> Data items:
___
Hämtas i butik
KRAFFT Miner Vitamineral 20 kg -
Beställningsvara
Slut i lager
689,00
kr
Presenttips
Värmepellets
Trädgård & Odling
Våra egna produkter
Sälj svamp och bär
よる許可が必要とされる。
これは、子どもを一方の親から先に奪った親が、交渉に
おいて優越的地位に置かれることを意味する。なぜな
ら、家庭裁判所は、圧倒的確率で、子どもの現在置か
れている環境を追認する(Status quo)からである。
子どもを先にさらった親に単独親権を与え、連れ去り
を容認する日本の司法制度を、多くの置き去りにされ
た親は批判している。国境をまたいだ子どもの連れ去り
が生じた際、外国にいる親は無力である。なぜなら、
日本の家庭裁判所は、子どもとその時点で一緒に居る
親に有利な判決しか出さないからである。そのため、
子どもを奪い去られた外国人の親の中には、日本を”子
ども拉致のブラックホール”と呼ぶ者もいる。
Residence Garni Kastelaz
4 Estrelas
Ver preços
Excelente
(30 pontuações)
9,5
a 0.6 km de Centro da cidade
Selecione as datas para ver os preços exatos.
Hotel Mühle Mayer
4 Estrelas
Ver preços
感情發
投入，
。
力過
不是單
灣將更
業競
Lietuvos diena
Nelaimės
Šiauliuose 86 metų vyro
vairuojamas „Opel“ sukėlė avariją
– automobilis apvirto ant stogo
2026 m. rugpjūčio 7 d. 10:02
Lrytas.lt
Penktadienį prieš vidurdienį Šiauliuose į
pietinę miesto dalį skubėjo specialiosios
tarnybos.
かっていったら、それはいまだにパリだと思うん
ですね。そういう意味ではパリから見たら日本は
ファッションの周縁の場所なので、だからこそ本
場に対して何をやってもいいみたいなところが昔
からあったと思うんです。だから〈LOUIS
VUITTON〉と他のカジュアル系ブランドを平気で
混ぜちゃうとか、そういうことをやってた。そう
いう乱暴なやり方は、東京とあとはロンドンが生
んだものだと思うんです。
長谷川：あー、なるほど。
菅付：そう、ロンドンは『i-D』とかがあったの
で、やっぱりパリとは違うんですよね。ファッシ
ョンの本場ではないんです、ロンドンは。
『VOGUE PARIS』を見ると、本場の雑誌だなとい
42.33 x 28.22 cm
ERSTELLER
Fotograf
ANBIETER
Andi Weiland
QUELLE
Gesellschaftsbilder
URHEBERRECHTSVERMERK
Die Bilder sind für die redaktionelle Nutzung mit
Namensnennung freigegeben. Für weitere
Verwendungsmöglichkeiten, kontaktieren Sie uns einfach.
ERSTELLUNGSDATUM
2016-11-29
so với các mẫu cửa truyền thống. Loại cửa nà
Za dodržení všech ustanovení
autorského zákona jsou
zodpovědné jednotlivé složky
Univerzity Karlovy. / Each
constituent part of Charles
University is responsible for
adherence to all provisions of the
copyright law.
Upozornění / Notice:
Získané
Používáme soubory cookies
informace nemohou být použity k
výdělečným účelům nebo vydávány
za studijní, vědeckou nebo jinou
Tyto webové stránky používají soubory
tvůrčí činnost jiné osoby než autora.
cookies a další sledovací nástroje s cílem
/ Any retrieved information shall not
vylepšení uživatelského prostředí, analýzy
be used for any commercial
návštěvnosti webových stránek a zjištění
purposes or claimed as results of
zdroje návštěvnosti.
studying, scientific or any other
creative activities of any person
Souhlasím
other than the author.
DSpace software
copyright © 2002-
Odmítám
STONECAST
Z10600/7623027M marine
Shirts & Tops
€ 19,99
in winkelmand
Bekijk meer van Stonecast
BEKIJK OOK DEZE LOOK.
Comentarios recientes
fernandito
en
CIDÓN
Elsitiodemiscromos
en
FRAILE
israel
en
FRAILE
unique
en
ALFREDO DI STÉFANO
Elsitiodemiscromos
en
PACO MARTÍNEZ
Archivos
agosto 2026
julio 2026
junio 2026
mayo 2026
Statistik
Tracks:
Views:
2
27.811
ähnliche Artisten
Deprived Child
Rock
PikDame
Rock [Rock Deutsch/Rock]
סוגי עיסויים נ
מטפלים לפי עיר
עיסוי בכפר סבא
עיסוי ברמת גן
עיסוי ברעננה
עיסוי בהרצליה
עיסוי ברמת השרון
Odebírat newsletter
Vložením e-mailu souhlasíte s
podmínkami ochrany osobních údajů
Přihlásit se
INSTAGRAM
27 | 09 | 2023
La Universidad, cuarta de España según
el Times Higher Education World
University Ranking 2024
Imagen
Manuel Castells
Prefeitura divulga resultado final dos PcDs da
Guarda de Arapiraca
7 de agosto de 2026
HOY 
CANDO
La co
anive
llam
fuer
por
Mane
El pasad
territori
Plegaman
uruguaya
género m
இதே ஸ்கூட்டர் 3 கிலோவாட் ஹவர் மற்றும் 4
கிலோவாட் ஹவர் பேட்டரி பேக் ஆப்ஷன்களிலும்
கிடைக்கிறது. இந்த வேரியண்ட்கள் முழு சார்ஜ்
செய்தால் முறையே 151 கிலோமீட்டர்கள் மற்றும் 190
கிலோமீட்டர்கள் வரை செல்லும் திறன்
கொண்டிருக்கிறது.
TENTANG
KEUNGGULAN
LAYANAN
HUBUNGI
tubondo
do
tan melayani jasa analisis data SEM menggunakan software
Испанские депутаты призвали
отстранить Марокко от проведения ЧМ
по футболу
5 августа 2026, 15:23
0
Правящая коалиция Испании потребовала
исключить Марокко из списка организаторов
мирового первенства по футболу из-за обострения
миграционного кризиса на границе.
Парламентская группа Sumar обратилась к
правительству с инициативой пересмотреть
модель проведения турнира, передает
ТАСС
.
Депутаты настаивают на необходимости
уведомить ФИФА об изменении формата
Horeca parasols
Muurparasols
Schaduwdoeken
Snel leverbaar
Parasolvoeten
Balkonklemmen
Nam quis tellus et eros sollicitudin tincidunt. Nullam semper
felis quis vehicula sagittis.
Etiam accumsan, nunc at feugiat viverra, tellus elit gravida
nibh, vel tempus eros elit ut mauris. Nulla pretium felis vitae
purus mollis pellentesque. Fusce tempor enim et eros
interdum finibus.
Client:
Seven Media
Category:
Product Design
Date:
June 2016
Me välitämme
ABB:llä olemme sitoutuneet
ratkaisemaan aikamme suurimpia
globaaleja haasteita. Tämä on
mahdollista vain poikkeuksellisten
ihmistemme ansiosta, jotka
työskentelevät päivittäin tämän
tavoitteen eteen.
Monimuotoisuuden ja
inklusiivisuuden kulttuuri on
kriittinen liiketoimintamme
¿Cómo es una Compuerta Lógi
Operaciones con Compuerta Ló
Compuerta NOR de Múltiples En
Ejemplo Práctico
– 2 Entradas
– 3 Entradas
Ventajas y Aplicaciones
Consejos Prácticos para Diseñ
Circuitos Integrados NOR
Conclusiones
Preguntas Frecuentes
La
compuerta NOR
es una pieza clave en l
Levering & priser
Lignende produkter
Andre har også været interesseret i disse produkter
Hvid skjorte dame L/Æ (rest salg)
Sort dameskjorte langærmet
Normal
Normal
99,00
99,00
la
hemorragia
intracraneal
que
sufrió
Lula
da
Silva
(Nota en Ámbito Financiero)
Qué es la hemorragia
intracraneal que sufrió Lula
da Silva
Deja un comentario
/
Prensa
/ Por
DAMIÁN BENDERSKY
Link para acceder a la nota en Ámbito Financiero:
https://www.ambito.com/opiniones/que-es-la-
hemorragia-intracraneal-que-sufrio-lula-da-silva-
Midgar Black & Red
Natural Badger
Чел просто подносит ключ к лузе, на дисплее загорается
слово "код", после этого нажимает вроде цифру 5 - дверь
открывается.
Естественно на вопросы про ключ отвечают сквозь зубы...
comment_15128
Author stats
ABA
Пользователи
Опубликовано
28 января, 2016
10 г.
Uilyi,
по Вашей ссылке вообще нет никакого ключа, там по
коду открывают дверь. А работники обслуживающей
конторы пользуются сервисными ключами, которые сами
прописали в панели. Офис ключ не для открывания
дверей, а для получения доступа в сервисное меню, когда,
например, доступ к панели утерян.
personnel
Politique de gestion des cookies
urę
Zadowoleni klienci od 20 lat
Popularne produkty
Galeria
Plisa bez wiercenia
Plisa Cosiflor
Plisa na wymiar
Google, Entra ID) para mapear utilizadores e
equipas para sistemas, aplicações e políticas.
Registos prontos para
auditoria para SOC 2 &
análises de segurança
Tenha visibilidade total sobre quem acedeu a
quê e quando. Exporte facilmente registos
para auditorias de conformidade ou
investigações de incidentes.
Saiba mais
___
> What you have to do: Update the records from their start through the line containing "親に有利な判決しか出さないからである。そのため、", replacing "Värmepellets" with "Vedpellets" and leaving everything else as it is. Return only those lines.

> Final answer:
Hämtas i butik
KRAFFT Miner Vitamineral 20 kg -
Beställningsvara
Slut i lager
689,00
kr
Presenttips
Vedpellets
Trädgård & Odling
Våra egna produkter
Sälj svamp och bär
よる許可が必要とされる。
これは、子どもを一方の親から先に奪った親が、交渉に
おいて優越的地位に置かれることを意味する。なぜな
ら、家庭裁判所は、圧倒的確率で、子どもの現在置か
れている環境を追認する(Status quo)からである。
子どもを先にさらった親に単独親権を与え、連れ去り
を容認する日本の司法制度を、多くの置き去りにされ
た親は批判している。国境をまたいだ子どもの連れ去り
が生じた際、外国にいる親は無力である。なぜなら、
日本の家庭裁判所は、子どもとその時点で一緒に居る
親に有利な判決しか出さないからである。そのため、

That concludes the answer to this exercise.